[Image and design file data]
☆ ☆ ☆
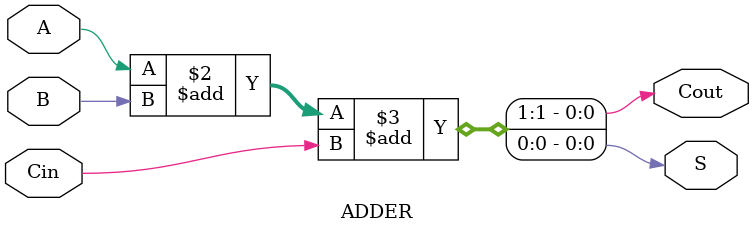
<source format=v>
module ADDER(A, B, Cin, S, Cout);

input	A, B; 
input Cin;

output reg S;
output reg Cout;

always @(A or B or Cin)
begin
{ Cout, S } = (A + B + Cin);
end
endmodule





</source>
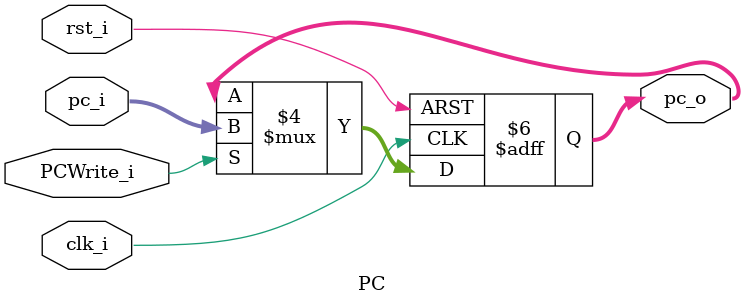
<source format=v>
module PC
(
    rst_i,
    clk_i,
    PCWrite_i,
    pc_i,
    pc_o
);

// Ports
input               rst_i;
input               clk_i;
input               PCWrite_i;
input   [31:0]      pc_i;
output  [31:0]      pc_o;

// Wires & Registers
reg     [31:0]      pc_o;


always@(posedge clk_i or negedge rst_i) begin
    if(~rst_i)
        pc_o <= 32'b0;
    else if (PCWrite_i)
        pc_o <= pc_i;
    else
        pc_o <= pc_o;
end

endmodule

</source>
☆ ☆ ☆
## Aim of the task
If a line of the data includes the word "begin", it counts; give how many lines do, as a bare number.

## Output for this task
2